Se trata de una gota de sangre del Santo Padre, colocada en un fragmento de su vestimenta. El próximo sábado 3 de enero partirá una procesión de la Carretera Torreón a Matamoros.
La reliquia es una gota de sangre de San Juan Pablo II, que fue colocada con mucho cuidado en un fragmento de su vestimenta y ubicada en un recipiente que la guarda para su exposición pública.
La reliquia es una gota de sangre de San Juan Pablo II, que fue colocada con mucho cuidado en un fragmento de su vestimenta y ubicada en un recipiente que la guarda para su exposición pública. (Manuel Guadarrama )

Torreón, Coahuila

Presentarán una reliquia de Primer Grado de San Juan Pablo II en Torreón. El próximo sábado 3 de enero de 2015 a las 10:00 horas, partirá una procesión de la carretera Torreón a Matamoros, a la altura del Manto de la Virgen, irá por la avenida Universidad hasta la altura del Santuario a San Juan Pablo II.

El sacerdote José Pablo Gallegos señaló que es un verdadero privilegio el poder contar ya con una reliquia de su Santidad Juan Pablo II.

Acompañarán a la Reliquia de Primer Grado, una de las tres que existen en tempos de América, ya en el templo en construcción, asistirán a una Misa a las 12:00 horas que ofrecerá el señor Obispo de Torreón, Don José Guadalupe Galván Galindo.

Después de la Acción de Gracias, la Reliquia del Santo Padre Juan Pablo II permanecerá expuesta en el templo hasta las 17:00 horas en que será trasladada al templo de la Inmaculada Concepción en el ejido La Joya, donde podrá ser visitada por los fieles hasta las 22:00 horas aproximadamente.

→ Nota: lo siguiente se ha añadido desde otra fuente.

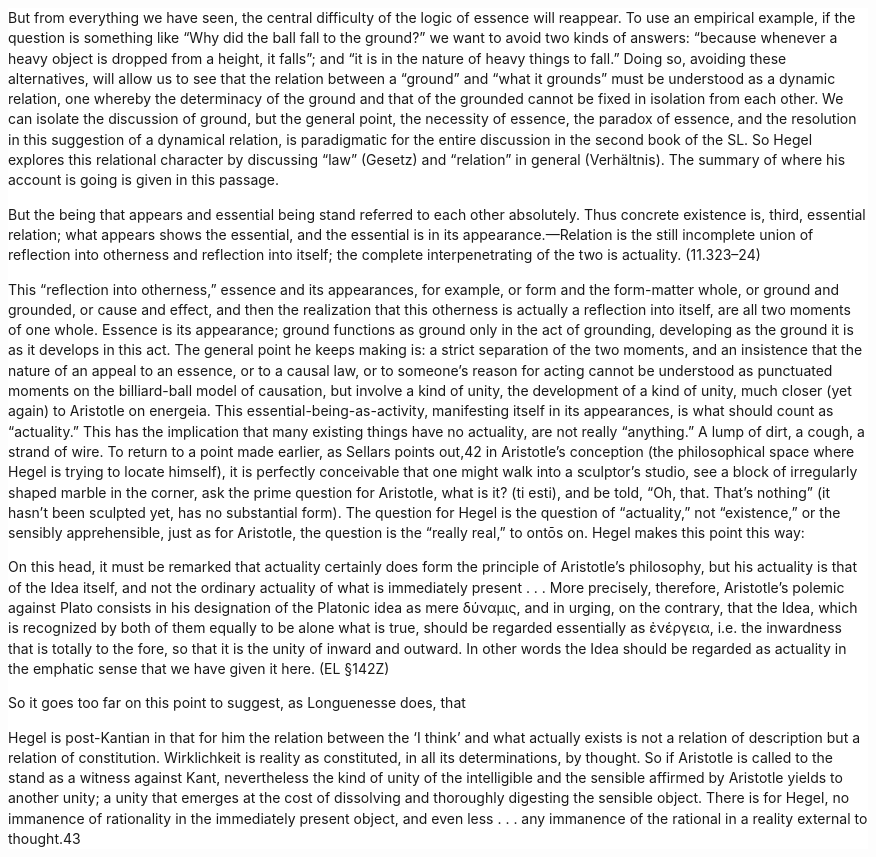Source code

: But from everything we have seen, the central difficulty of the logic of essence will reappear. To use an empirical example, if the question is something like “Why did the ball fall to the ground?” we want to avoid two kinds of answers: “because whenever a heavy object is dropped from a height, it falls”; and “it is in the nature of heavy things to fall.” Doing so, avoiding these alternatives, will allow us to see that the relation between a “ground” and “what it grounds” must be understood as a dynamic relation, one whereby the determinacy of the ground and that of the grounded cannot be fixed in isolation from each other. We can isolate the discussion of ground, but the general point, the necessity of essence, the paradox of essence, and the resolution in this suggestion of a dynamical relation, is paradigmatic for the entire discussion in the second book of the SL. So Hegel explores this relational character by discussing “law” (Gesetz) and “relation” in general (Verhältnis). The summary of where his account is going is given in this passage.

But the being that appears and essential being stand referred to each other absolutely. Thus concrete existence is, third, essential relation; what appears shows the essential, and the essential is in its appearance.—Relation is the still incomplete union of reflection into otherness and reflection into itself; the complete interpenetrating of the two is actuality. (11.323–24)

This “reflection into otherness,” essence and its appearances, for example, or form and the form-matter whole, or ground and grounded, or cause and effect, and then the realization that this otherness is actually a reflection into itself, are all two moments of one whole. Essence is its appearance; ground functions as ground only in the act of grounding, developing as the ground it is as it develops in this act. The general point he keeps making is: a strict separation of the two moments, and an insistence that the nature of an appeal to an essence, or to a causal law, or to someone’s reason for acting cannot be understood as punctuated moments on the billiard-ball model of causation, but involve a kind of unity, the development of a kind of unity, much closer (yet again) to Aristotle on energeia. This essential-being-as-activity, manifesting itself in its appearances, is what should count as “actuality.” This has the implication that many existing things have no actuality, are not really “anything.” A lump of dirt, a cough, a strand of wire. To return to a point made earlier, as Sellars points out,42 in Aristotle’s conception (the philosophical space where Hegel is trying to locate himself), it is perfectly conceivable that one might walk into a sculptor’s studio, see a block of irregularly shaped marble in the corner, ask the prime question for Aristotle, what is it? (ti esti), and be told, “Oh, that. That’s nothing” (it hasn’t been sculpted yet, has no substantial form). The question for Hegel is the question of “actuality,” not “existence,” or the sensibly apprehensible, just as for Aristotle, the question is the “really real,” to ontōs on. Hegel makes this point this way:

On this head, it must be remarked that actuality certainly does form the principle of Aristotle’s philosophy, but his actuality is that of the Idea itself, and not the ordinary actuality of what is immediately present . . . More precisely, therefore, Aristotle’s polemic against Plato consists in his designation of the Platonic idea as mere δύναμις, and in urging, on the contrary, that the Idea, which is recognized by both of them equally to be alone what is true, should be regarded essentially as ἐνέργεια, i.e. the inwardness that is totally to the fore, so that it is the unity of inward and outward. In other words the Idea should be regarded as actuality in the emphatic sense that we have given it here. (EL §142Z)

So it goes too far on this point to suggest, as Longuenesse does, that

Hegel is post-Kantian in that for him the relation between the ‘I think’ and what actually exists is not a relation of description but a relation of constitution. Wirklichkeit is reality as constituted, in all its determinations, by thought. So if Aristotle is called to the stand as a witness against Kant, nevertheless the kind of unity of the intelligible and the sensible affirmed by Aristotle yields to another unity; a unity that emerges at the cost of dissolving and thoroughly digesting the sensible object. There is for Hegel, no immanence of rationality in the immediately present object, and even less . . . any immanence of the rational in a reality external to thought.43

El sacerdote José Pablo Gallegos Becerra, párroco de la Inmaculada Concepción en el ejido La Joya, indicó que la reliquia permanecerá en esa iglesia, situada en la calzada la Joyita, esquina con calle Turquesa, hasta que quede terminado el santuario que se construye actualmente en las inmediaciones de la avenida Universidad en la colonia Sol de Oriente, situada en el mismo rumbo del oriente de la ciudad.

El religioso señaló que es un verdadero privilegio el poder contar ya con una reliquia de su Santidad Juan Pablo II que nunca se fue espiritualmente de México y que desde hace más de 30 años forma parte de la identidad católica de los mexicanos.

“Es una gran fiesta para todos nosotros, dijo Gallegos entre sonrisas, solo hay reliquias de primer grado de su Santidad, en Costa Rica y Argentina, somos el tercer país en América que cuenta con este tesoro de la fe y en nuestro país únicamente ciudades como Guadalajara, Jalisco y Monterrey, Nuevo León,  cuentan con reliquias del Santo Padre, pero sonde segundo grado, como un trozo de su túnica por ejemplo”.

Como autentificación de la reliquia, el Cardenal Shlawomyr Oder postulador de la causa de San Juan Pablo Segundo, testificó el 27 de abril de 2014, en El Vaticano: “doy fe de que extraje esta gota de la sangre de  San Juan Pablo II Papa y que coloqué en un recipiente de plata dorada de forma redonda bien cerrado atado con un cordón de  seda de color rojo y autorizado con el sello de la postulación y que entregué con la facultad de retenerlo en su poder y de exponerlo a la veneración pública de los fieles de acuerdo a las normas  del derecho canónico en fe de lo antedicho expedí estas letras testimoniales de la postulación firmadas y selladas por mí”.

Se dijo también que Santa Elena, madre del emperador romano Constantino el Grande en el siglo IV, fue la primera persona que exploró en Jerusalén y sus alrededores.

El sacerdote Gallegos mencionó que la reliquia es una gota de sangre de San Juan Pablo II, que fue colocada con mucho cuidado en un fragmento de su vestimenta y ubicada con gran cuidado en un recipiente que la guarda para su exposición pública.

Entre los sacerdotes que estuvieron presentes durante la presentación de las actividades del próximo sábado 3 de enero, estuvieron Ignacio Mendoza Wong, coordinador de comunicación social en el Obispado de Torreón y Rafael López, director del periódico Buena Nueva de la misma Diócesis, ellos subrayaron la importancia que tiene para la divulgación de la fe, la llegada de la reliquia de San Juan Pablo II.

Se dijo también que Santa Elena, madre del emperador romano Constantino el Grande en el siglo IV, fue la primera persona que exploró en Jerusalén y sus alrededores, los sitios sagrados de la vida y pasión de Jesucristo y la primera creyente que encontró y resguardó reliquias de la cristiandad.

La costumbre se divulgó en la Europa Medieval de los siglos X al XIV y llega a nuestros días con casos como el de San Juan Pablo II.